Saturday, April 5, 2014

The world's finest youth academy is not the best developmental system




The world's finest youth academy is not the best developmental system.

Last Summer we brought in the youth academy coaches from GNK Dinamo Zagreb Academy of Croatia, in 2013 they were named a top 6 academy in the 2013 ECA report.  You can read that report here.

I met their Director, Romeo Jozak at the Indianapolis convention,  and he proposed bringing in some academy coaches for a week in the summer working with kids during the day and coach education in the evening.  


It was a a enlightening week. 

During the day the Croations introduced their methodology, they ran formal, precise, functional sessions focusing on simple play with both feet. "We will do everything with two feet."
In the afternoon we would inflate a couple of courts so the kids could play unstructured.  The normally hardbitten coaches immediately lightened up, "these are great, we need some of these" They would sit on the side of the inflatable and watch the game.  THey would join a team and try to hold a court. 
In the evenings they laid out their academy.  It was very good stuff. There are a couple of DVD's I would highly reccomend.  This is certainly a top academy. And they knew it.  They were making the case that it was not just a top 6 academy, it was the world's finest.  Organized, well thought out, systematic. U6 to U20.
One of the evenings they wrote the amount of transfer fees they were receiving and one of the players was Mateo Kovacic.  Inter Milan had paid 17 million Euros for him. My friend Tod lean over, "that guy is an interesting player,."

I was curious to see what characteristics this sort program would produce so I took Tod's advice and looked up Kovacic  on you tube
Ok this guy is interesting.  Look at the sequence at the 24 second mark, Kovacic dribbles into a den of defenders then zips right out again.  He doesn't look like a soccer player brought up in an academy and this little movement gives us a huge hint to his development.   He scoots out so fast, he looks like he's on skates and pulls off a seemingly impossible turn at full speed.
This is a very unusual movement. How do he do it? It's all right footed, he turns the ball with the outside of his foot leaning over and turning the corner at the same time.  The most incredible thing of all is how the heck did he learn it?

I can see it, If a Zagreb coach was there he would say, "hey, Kovacic, what are you doing' use your left foot to make that turn!"  And then they would have 200 perfectly designed repetition progressions to work it out. 

It would make sense that if he had been shaped by an academy with progressive two footed training, his ratio of touches with his left and right would be close.  So I went back to the video and counted touches:

123 touches with his right foot, 9 touches with his left foot. 

Wait, what about "both feet or else?" It was obvious that Kovacic had NOT grown up in their two footed system.  He looked like a street kid to me, confident on the ball, the ability to penetrate, the ability to see around him.  I began to think that Kovacic was NOT a product of this academy.

 So the next day I asked the coaches, 

tell me about Kovacic

What do you want to know?

Well, when did he first come to your academy?

He was 13. He's special.
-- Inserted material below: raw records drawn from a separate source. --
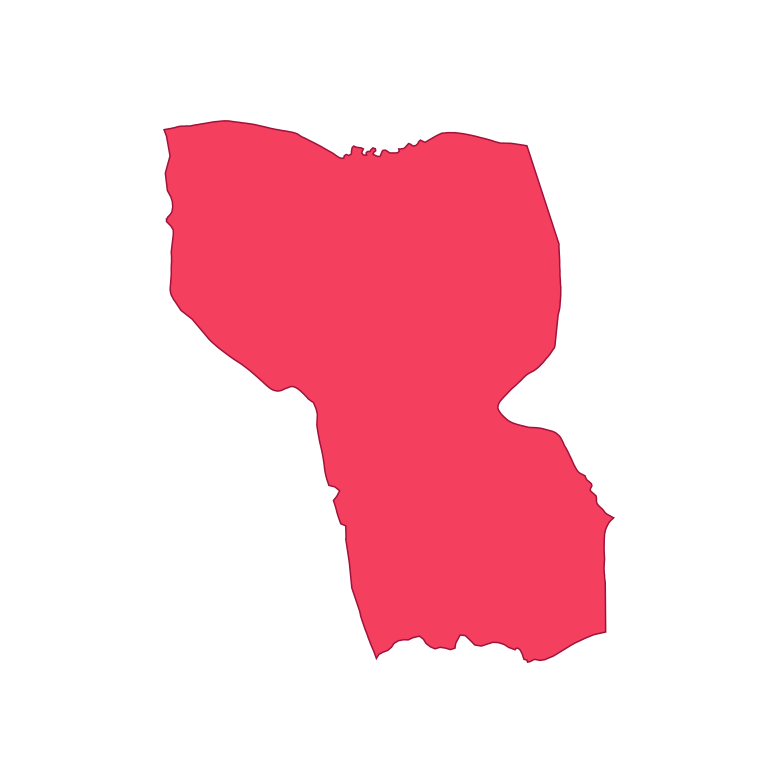 outline of As Sawma'ah, Al Bayda', Yemen, rotated 105°
{"feature_id": "15242507B21871042325483", "entity_name": "As Sawma'ah", "entity_type": "district", "adm_level": 2, "iso_a3": "YEM", "parent_name": "Yemen", "parent_adm1": "Al Bayda'", "projection": "natural_earth1", "projection_center": [45.761, 14.177], "detail": "fine", "context": "isolated", "style": "filled", "palette": "rose", "viewbox_px": 768, "rotation_deg": 105, "n_neighbors": 0, "source": "geoboundaries", "source_scale": "gbopen_adm2", "svg_char_len": 6123}
<svg xmlns="http://www.w3.org/2000/svg" viewBox="0 0 768 768"><g transform="rotate(105 384 384)"><path d="M116.9,307.6L117.5,313.8L118.2,319.9L118.6,323.3L119.2,325.9L119.8,328.4L120.5,331.1L121.1,333.5L121.2,336.1L121.2,339.1L121.0,342.2L120.9,345.7L120.9,351.1L121.0,353.9L121.0,359.3L121.3,366.0L121.5,369.0L121.7,371.9L122.5,378.0L122.9,380.2L122.8,380.3L122.9,380.6L124.5,386.7L126.8,393.1L130.7,397.7L139.9,406.9L139.9,407.1L139.5,409.5L139.4,409.7L139.2,411.4L139.0,412.0L141.5,413.4L142.6,413.3L145.2,414.8L146.7,417.4L145.7,419.9L145.3,421.9L145.4,422.5L150.1,424.9L151.3,425.7L152.8,429.1L153.1,430.6L155.3,429.5L157.0,430.6L157.9,432.8L159.3,438.1L158.6,440.3L157.7,443.1L158.7,445.6L159.7,445.9L160.3,446.1L160.8,446.1L165.1,446.7L165.3,446.8L165.8,449.3L165.4,451.7L165.3,452.4L165.1,454.0L162.6,453.8L162.1,453.3L160.9,452.4L159.0,453.2L158.8,455.7L158.8,455.8L160.8,457.1L163.0,457.7L163.0,458.0L163.7,460.1L164.8,460.8L165.5,461.1L167.5,460.1L167.7,461.3L168.1,463.2L167.4,464.1L166.7,465.3L164.5,465.2L163.9,465.1L163.6,465.1L163.3,464.9L162.3,464.7L161.8,467.2L162.2,469.9L162.3,470.7L162.4,471.7L162.4,472.0L162.4,472.4L162.0,474.9L164.0,475.9L164.8,475.9L167.4,475.7L168.9,475.3L170.6,475.3L170.8,475.4L171.3,476.0L172.4,477.2L172.0,479.7L173.1,480.8L173.8,481.4L174.9,481.4L176.1,481.3L177.1,483.8L176.8,486.0L176.7,486.5L175.8,489.2L174.8,491.8L174.1,493.9L173.2,497.6L170.4,508.2L170.0,510.3L169.3,513.1L168.7,516.3L168.5,516.9L168.5,517.3L168.2,518.6L168.1,519.3L167.5,521.8L167.0,524.3L166.5,527.3L165.9,529.5L164.9,532.1L164.6,534.7L164.6,537.5L164.8,540.9L165.0,543.4L165.6,548.8L165.8,551.9L166.1,554.6L166.4,560.0L166.4,562.6L166.5,565.7L166.6,568.3L166.8,573.8L166.9,576.5L167.2,579.5L167.9,585.2L168.3,587.7L168.6,590.4L169.5,596.7L169.8,599.5L170.1,602.0L170.7,604.5L171.5,607.4L172.5,610.1L173.5,612.7L174.6,615.7L175.5,617.6L175.7,618.2L176.9,620.7L179.1,625.5L180.3,628.2L181.4,630.5L182.5,633.1L183.9,636.0L185.1,638.4L185.7,640.9L186.5,643.3L187.2,645.8L188.1,648.3L189.3,650.5L190.6,652.6L193.1,657.6L194.2,660.1L195.3,662.3L201.0,658.2L219.1,649.7L220.1,649.7L236.9,649.8L253.2,643.3L258.5,638.3L262.7,635.6L267.7,633.9L272.8,633.4L275.9,634.5L278.8,636.1L281.2,636.5L281.2,636.8L283.6,636.0L283.8,635.4L286.7,630.5L289.8,627.4L294.1,626.2L308.7,624.1L311.9,623.6L313.1,623.2L315.5,622.3L317.8,621.7L320.3,621.0L322.7,620.5L324.9,620.0L327.6,619.4L332.2,618.1L334.5,617.6L338.8,616.8L344.1,615.8L346.6,615.4L348.8,614.8L351.5,613.5L353.5,612.2L355.4,610.4L357.1,608.8L358.6,606.9L365.5,599.1L371.0,586.1L386.0,564.6L387.4,562.3L388.8,559.6L391.2,554.7L392.4,552.0L393.4,549.6L394.5,546.9L395.6,544.2L397.6,539.1L398.6,536.4L399.6,533.4L401.2,528.3L402.2,525.6L404.3,520.4L405.6,517.4L407.9,512.5L409.3,509.7L410.7,506.9L413.1,502.1L414.5,499.6L415.8,497.0L416.9,494.7L417.9,492.2L418.5,489.7L418.6,487.2L418.3,484.7L417.2,482.1L415.7,480.1L414.1,478.3L412.6,476.1L410.8,473.7L410.0,471.3L410.2,468.8L410.8,466.4L411.7,464.1L412.9,461.7L414.1,459.5L415.6,457.0L416.9,454.8L418.1,453.2L418.5,452.0L419.6,449.2L420.1,447.4L425.5,443.2L430.5,440.5L441.2,438.2L443.2,437.3L446.2,436.0L448.4,435.0L453.1,432.8L456.4,431.2L459.2,429.7L463.5,427.4L466.5,425.9L469.1,424.6L471.3,423.6L474.0,422.4L476.3,421.4L480.9,419.6L483.0,418.7L485.1,417.7L487.4,416.5L489.4,415.4L491.5,414.1L493.9,412.5L496.2,411.0L496.1,404.8L498.6,399.2L504.9,400.6L509.6,402.7L512.0,401.1L514.8,399.3L517.1,397.9L519.7,396.5L522.0,395.1L524.0,393.8L528.3,390.9L530.2,389.5L530.9,384.2L534.1,383.3L542.2,380.9L543.4,380.9L565.4,371.3L589.3,362.3L609.6,348.8L611.6,347.7L614.3,346.4L616.3,345.1L619.1,343.3L625.6,338.9L627.5,337.5L629.4,336.1L631.7,334.5L633.7,333.2L635.9,331.5L638.2,329.9L642.9,326.2L645.1,324.5L651.1,320.3L646.6,319.0L643.4,315.7L640.4,311.5L636.4,308.7L632.0,307.2L628.3,303.7L626.1,299.2L624.8,294.2L621.7,290.6L618.4,284.5L620.3,279.9L623.7,276.3L625.8,271.4L626.6,266.2L623.8,261.7L623.2,256.3L623.4,251.2L620.8,247.1L615.8,247.6L606.7,245.5L606.0,240.2L610.1,232.9L612.6,228.8L611.9,222.1L605.3,212.0L604.2,206.6L604.5,200.5L606.1,195.5L606.8,188.6L605.1,187.9L604.5,186.3L605.7,183.6L608.9,180.7L613.7,177.6L613.7,174.6L615.5,173.3L614.3,171.0L611.0,167.4L610.8,164.7L610.6,161.8L608.7,157.4L605.9,153.9L603.0,150.0L599.0,146.2L591.7,139.3L588.1,135.9L584.3,132.0L581.0,128.0L577.7,124.1L574.6,120.1L571.8,116.4L566.2,105.7L519.2,118.7L516.8,119.6L514.4,120.7L511.9,121.4L509.6,122.3L507.6,123.0L505.3,123.7L502.7,124.3L500.4,124.8L498.3,125.2L496.1,125.6L487.2,128.5L484.9,129.1L479.6,130.4L477.4,131.0L475.2,131.4L472.2,132.0L469.8,132.2L467.4,132.3L465.0,132.0L462.3,131.5L459.6,130.8L457.3,129.7L453.8,127.5L453.5,129.0L452.8,131.6L452.2,134.4L451.3,136.7L449.7,138.8L448.3,140.7L447.1,143.1L445.8,145.4L444.2,147.4L442.1,148.5L439.6,149.1L437.2,150.2L436.0,152.5L434.9,154.8L433.4,157.4L431.1,157.4L428.8,156.8L426.8,157.7L425.4,160.2L424.2,163.1L422.5,164.8L420.6,166.1L420.1,168.8L419.5,171.5L418.5,173.7L417.0,175.6L416.0,176.6L415.3,177.3L413.0,179.5L408.8,182.9L406.6,184.7L404.4,186.7L402.5,188.2L398.7,191.7L396.7,193.9L394.8,195.3L392.9,196.9L390.9,198.7L389.1,200.7L387.9,202.9L386.6,205.8L386.1,209.0L386.1,220.1L386.4,222.7L386.8,225.4L387.3,228.0L387.9,230.4L388.4,233.1L388.5,235.7L388.5,238.5L388.6,241.4L388.6,244.2L388.5,246.7L388.3,249.6L387.8,252.2L387.1,254.7L385.9,257.3L384.6,259.8L382.9,262.7L381.3,264.7L379.5,266.6L377.6,267.9L375.3,268.2L373.0,268.1L370.8,267.4L368.8,266.5L366.8,265.5L364.3,264.2L362.3,263.0L360.1,261.9L355.9,259.6L353.4,257.9L351.0,256.3L348.8,255.0L346.9,253.8L344.7,252.4L342.3,251.2L339.9,249.7L337.6,248.1L335.6,246.2L333.9,244.3L331.9,242.3L329.6,240.4L327.0,238.7L324.4,237.2L321.9,235.8L319.6,234.8L317.5,233.9L315.4,232.8L312.7,231.6L309.6,230.5L307.1,229.7L305.0,228.8L302.7,228.8L272.2,233.7L270.4,233.7L267.6,233.8L265.3,233.9L262.8,234.3L260.4,234.8L258.1,235.2L252.9,236.2L247.4,237.6L245.0,238.2L242.2,239.3L239.5,240.1L237.4,240.8L235.2,241.6L232.0,242.6L229.8,243.1L224.4,244.9L219.9,246.1L217.0,247.0L211.0,249.0L208.8,249.7L205.9,250.6L203.5,251.2L116.9,307.6Z" fill="#f43f5e" stroke="#9f1239" stroke-width="1.5"/></g></svg>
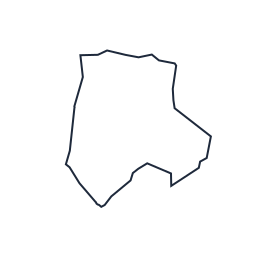 outline of Taishir, Govi-Altay, Mongolia, rotated 306°
{"feature_id": "93677404B52010246121737", "entity_name": "Taishir", "entity_type": "district", "adm_level": 2, "iso_a3": "MNG", "parent_name": "Mongolia", "parent_adm1": "Govi-Altay", "projection": "mercator", "projection_center": [96.271, 46.587], "detail": "fine", "context": "isolated", "style": "outline", "palette": "slate", "viewbox_px": 256, "rotation_deg": 306, "n_neighbors": 0, "source": "geoboundaries", "source_scale": "gbopen_adm2", "svg_char_len": 817}
<svg xmlns="http://www.w3.org/2000/svg" viewBox="0 0 256 256"><g transform="rotate(306 128 128)"><path d="M113.0,72.7L75.4,94.3L62.1,99.1L61.9,103.8L54.8,121.2L49.1,145.2L49.1,145.7L48.9,146.1L48.7,146.4L48.4,146.7L48.3,147.4L48.3,147.8L48.3,148.1L48.3,148.3L48.4,148.6L48.4,148.8L48.5,149.1L48.7,149.5L48.7,150.0L48.7,150.5L48.7,150.8L48.6,151.2L48.6,151.6L48.6,152.1L48.5,152.4L48.5,152.7L52.0,154.4L62.9,154.7L87.1,160.9L94.4,158.4L101.1,160.3L110.7,164.3L116.5,189.5L106.6,197.0L137.4,208.7L143.2,206.1L150.0,209.3L169.9,200.0L171.4,154.1L177.2,148.4L186.0,141.2L206.8,130.3L207.7,127.8L200.9,113.3L201.4,104.1L191.4,95.0L185.7,83.0L178.4,65.5L169.5,60.6L158.9,46.7L142.7,61.5L113.9,71.9L113.7,72.2L113.6,72.4L113.5,72.5L113.4,72.6L113.2,72.7L113.0,72.7Z" fill="none" stroke="#1e293b" stroke-width="2"/></g></svg>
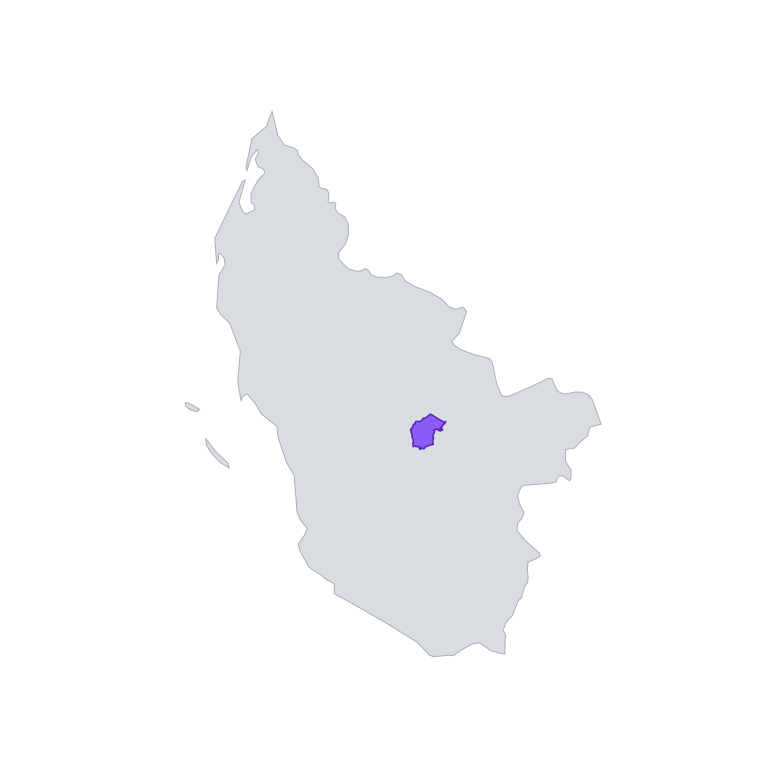 Guaimaca, Francisco Morazán, Honduras shown in context, rotated 253°
{"feature_id": "27666195B96410778118504", "entity_name": "Guaimaca", "entity_type": "district", "adm_level": 2, "iso_a3": "HND", "parent_name": "Honduras", "parent_adm1": "Francisco Morazán", "projection": "natural_earth1", "projection_center": [-86.911, 14.489], "detail": "fine", "context": "in_parent", "style": "filled", "palette": "violet", "viewbox_px": 768, "rotation_deg": 253, "n_neighbors": 0, "source": "geoboundaries", "source_scale": "gbopen_adm2", "svg_char_len": 6063}
<svg xmlns="http://www.w3.org/2000/svg" viewBox="0 0 768 768"><g transform="rotate(253 384 384)"><path d="M677.5,356.7L653.1,355.1L641.6,358.5L636.6,366.2L632.3,369.7L628.7,368.9L621.4,371.9L610.4,378.8L600.5,381.3L591.7,379.7L589.1,381.4L588.4,383.6L587.1,385.8L583.6,387.0L579.7,386.3L575.3,383.9L572.9,385.0L572.7,389.4L570.3,390.6L565.8,388.5L560.7,390.1L555.0,395.5L547.1,396.6L536.8,393.5L528.9,387.7L523.2,379.2L516.5,377.1L504.7,383.4L499.8,390.8L498.7,395.4L499.9,399.5L497.7,402.2L492.3,403.6L488.1,408.6L485.3,417.3L484.7,424.0L486.4,428.8L483.7,432.3L476.5,434.5L468.1,442.0L458.3,454.8L448.6,463.7L438.9,468.8L434.3,474.4L434.6,480.6L434.0,482.5L432.2,483.2L429.0,484.1L410.3,470.6L405.0,461.3L400.3,462.7L394.5,467.4L386.3,478.0L377.4,492.3L373.1,493.9L351.0,491.8L339.3,493.0L336.9,495.0L335.8,500.2L336.5,507.2L339.7,532.5L341.5,542.9L339.8,546.1L333.8,546.6L326.1,548.1L321.9,552.9L320.9,557.8L320.4,564.6L318.0,571.7L313.2,576.8L308.5,578.6L282.1,579.9L282.6,568.2L275.0,563.5L270.7,553.8L266.9,547.2L268.1,543.2L267.8,538.5L257.0,534.9L247.0,537.7L241.2,535.9L237.0,533.4L244.3,527.6L244.8,524.1L242.4,521.6L240.0,519.9L240.8,513.3L242.3,505.6L246.4,487.6L244.8,484.4L238.1,479.0L229.6,478.5L220.3,480.2L215.8,477.4L211.8,471.2L205.1,468.2L193.3,473.2L180.7,480.6L176.9,483.3L173.7,483.0L172.3,477.4L171.7,470.8L170.9,469.2L164.2,466.8L156.4,465.1L152.4,463.3L148.7,458.8L139.4,453.0L137.3,448.7L124.8,438.8L122.3,433.9L119.4,430.3L113.4,425.8L108.7,426.9L92.9,421.2L90.5,420.7L92.8,415.8L97.8,408.1L108.7,399.6L109.6,392.6L106.8,379.4L103.9,370.8L105.5,367.0L108.9,351.5L111.6,348.0L127.3,340.2L128.7,339.1L141.2,328.1L154.9,316.0L169.3,302.6L185.2,287.7L194.0,278.9L198.1,275.1L207.3,278.2L214.5,271.2L218.7,268.8L228.5,260.3L231.5,258.5L247.9,255.0L255.8,255.1L262.7,263.7L268.1,268.4L278.5,264.3L287.1,263.4L322.9,271.4L337.1,267.9L363.2,267.1L374.9,269.1L391.5,257.8L402.1,255.5L414.6,250.2L412.9,244.8L409.9,242.4L429.0,244.8L457.3,256.2L487.5,254.2L498.4,248.0L505.5,246.2L536.4,258.0L544.6,267.0L551.0,267.9L555.9,265.9L557.2,264.0L551.1,262.0L548.4,259.2L572.8,264.8L618.8,307.5L619.8,311.0L600.2,298.4L589.8,299.3L587.1,301.4L587.7,308.3L588.7,311.5L593.1,311.9L596.4,310.0L604.5,312.3L609.9,316.9L616.4,323.9L620.4,331.5L624.6,331.7L628.7,327.1L636.5,326.5L641.6,331.6L645.2,331.3L640.1,323.4L628.3,315.5L631.1,315.1L657.3,329.4L664.8,347.2L671.0,351.3L677.5,356.7ZM368.9,203.1L353.8,211.8L349.0,211.6L356.0,204.9L367.1,199.2L376.6,196.4L384.4,197.6L368.9,203.1ZM420.7,193.9L413.5,200.3L412.2,197.4L415.6,191.5L420.0,188.1L424.2,188.4L423.2,191.0L420.7,193.9Z" fill="#d9dde1" stroke="#a8b0b8" stroke-width="1"/><path d="M341.2,420.1L341.3,420.0L341.3,419.7L341.5,419.4L341.5,418.9L341.4,418.6L339.3,413.8L339.7,412.7L339.7,411.4L339.7,410.9L338.4,410.4L337.8,408.2L337.7,408.2L337.6,407.9L338.4,404.8L338.8,403.6L338.8,403.4L338.7,403.2L338.4,402.9L338.1,402.8L337.9,402.6L337.7,402.5L337.5,402.4L337.4,402.4L337.2,402.1L336.8,402.0L336.8,401.9L336.9,401.6L336.9,401.2L336.7,401.0L336.7,400.7L336.5,400.3L336.3,400.1L336.1,399.9L336.0,399.7L335.8,399.7L335.6,399.6L335.4,399.5L335.0,399.2L334.9,398.9L334.7,398.8L334.5,398.7L334.3,398.5L334.2,398.3L334.1,398.2L333.9,398.2L333.7,398.2L333.4,398.0L333.3,397.9L333.3,397.7L333.4,397.4L333.4,397.1L333.1,396.8L333.0,396.7L332.6,396.1L331.9,396.0L331.5,396.1L331.4,396.0L331.0,396.0L330.4,395.9L328.6,395.7L328.0,396.1L326.5,396.2L326.1,395.5L325.1,395.2L323.9,395.3L323.3,395.5L323.1,395.6L322.4,395.9L322.1,396.0L321.8,395.8L321.6,395.6L321.5,395.4L321.4,395.4L320.8,395.3L320.1,395.3L319.1,394.2L315.7,393.7L315.8,394.1L315.7,394.3L315.8,394.5L315.7,394.8L315.7,395.1L315.7,395.3L315.4,395.6L315.2,395.8L315.1,396.0L315.0,396.5L314.8,396.6L314.7,396.8L314.6,397.0L314.5,397.3L314.4,397.3L314.1,397.8L313.4,399.6L313.2,399.7L313.1,399.8L312.9,399.9L312.8,400.0L312.7,400.0L312.6,399.9L312.4,399.8L312.2,399.5L311.9,399.4L311.8,399.2L311.6,399.1L311.4,399.1L311.2,399.0L311.0,399.3L311.2,399.5L311.3,399.5L311.3,399.8L311.5,400.1L311.4,400.1L311.4,400.4L311.4,400.5L311.4,400.8L311.4,401.1L311.5,401.1L311.4,401.2L311.2,401.2L311.2,401.3L311.1,401.5L311.0,401.8L311.1,402.0L310.8,402.3L310.9,402.6L310.7,402.8L310.7,403.1L310.7,403.3L310.8,403.4L310.7,403.4L310.5,403.5L310.6,403.8L310.7,404.0L310.8,404.2L310.8,404.3L311.0,404.5L311.3,404.8L311.5,405.2L311.9,406.0L312.0,411.4L312.0,413.5L312.4,413.5L314.1,413.9L315.9,414.3L317.3,415.2L317.5,415.3L317.6,415.6L317.8,415.7L318.0,415.6L318.3,415.5L318.4,415.4L318.6,415.4L318.8,415.3L319.0,415.5L319.3,415.4L319.5,415.4L319.8,415.3L320.0,415.4L320.3,415.5L320.4,415.8L320.5,415.8L320.7,416.0L320.9,416.2L321.1,416.5L321.3,416.7L321.5,416.8L321.8,417.0L322.1,417.3L322.3,417.6L322.5,417.7L322.6,417.4L322.8,417.4L322.8,417.5L322.9,417.9L322.9,418.0L323.0,418.1L323.5,418.2L323.8,418.3L323.9,418.6L324.0,418.6L324.3,418.5L324.5,418.4L324.6,418.5L325.0,418.5L325.3,418.5L325.3,418.3L325.4,418.2L325.5,418.2L325.4,421.0L325.2,421.0L325.0,421.3L325.1,421.5L325.0,421.8L324.9,422.0L324.7,422.1L324.6,422.4L324.6,422.5L324.4,422.6L324.2,422.5L323.8,422.5L323.5,422.8L323.3,423.2L323.2,423.2L323.2,423.3L323.0,423.5L322.9,423.8L322.9,424.0L322.7,424.2L322.7,424.4L322.7,424.6L322.7,425.0L322.8,425.0L322.9,425.3L323.0,425.4L323.1,425.5L322.9,425.6L322.8,425.8L322.9,426.0L323.0,426.1L323.2,426.3L323.2,426.5L323.3,426.5L323.5,426.6L323.5,426.4L323.8,426.2L323.9,425.7L324.0,425.5L324.1,425.4L324.1,425.5L324.3,425.6L324.4,425.4L324.5,425.3L324.8,425.3L324.9,425.2L324.9,425.3L325.0,425.3L325.1,425.5L325.2,425.8L325.4,425.8L325.5,425.9L325.4,426.0L325.5,426.1L325.8,426.2L325.8,426.3L325.9,426.5L325.9,426.8L326.0,427.0L326.3,427.1L326.5,427.3L326.8,427.7L326.9,427.9L327.1,427.9L327.4,428.0L327.6,428.4L327.7,428.7L327.8,429.0L328.0,429.1L328.1,429.4L328.3,429.7L328.3,429.8L328.3,430.0L328.3,430.3L328.3,430.5L328.4,430.8L328.6,430.8L328.9,430.8L329.0,431.0L329.2,431.3L329.3,431.4L329.5,431.4L329.8,431.4L330.0,431.6L330.1,430.1L330.4,429.9L333.3,427.0L337.8,423.1L341.2,420.1Z" fill="#8b5cf6" stroke="#5b21b6" stroke-width="1.5"/></g></svg>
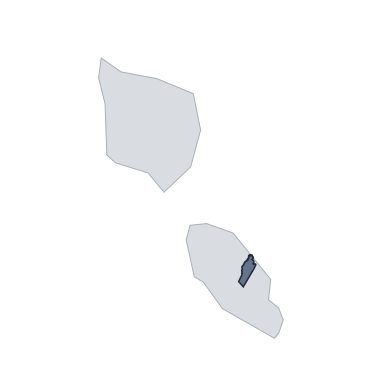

We recruited him .

What was he doing before he came to your academy? 

He was with a small academy, he was a street kid, playing everyday.

So Kovacic, growing up outside the structure of perhaps the top academy in the world, was able to outpace their system playing on the street. He was able to develop that 80 miles an hour right turn, he was able to culture his right foot and  By the time he was 13 he had developed skills so unusual, so effective that he was labelled "a natural" and brougt into the academy. 

And, in order to bring him in they had to release one of their players who perhaps had been in their system since when was 6 years old. whose only fault may have been coming to Zagreb so young. While he is six and working in Dinamo's formal system,  Kovacic is six and PLAYING. 

The world's greatest academy is not the best system of development.  That system, especially early,  is Free Play. 

Roberto Ayala, he came to River plate at 12, before that,  Free Play. Captained Argentina more times than anyone else.

Andreas Iniesta, Discover by Gines Melendez at 12, before that  Free Play. 2010 WC Game winner.

Ronaldo (Phenomeno)  Free Play until 16, WC leading scorer all time.

Mario Zagalo, Free Play until 16, 5 world cups.

"I was not coached until the age of 16. I believe in Play early, Learn Late."   --Michael Jordan

The formal  technification strategies of Dinamo are important, but perhaps, as in the Kovacic model, only after the requisite Free Play has been logged allowing the child and the game to grow together.  Waiting  allows children to gain the maturity and cognitive skills through play necessary for formal work and prevents them from becoming frustrated and discouraged by attempts to handle material they are simply not yet ready to understand.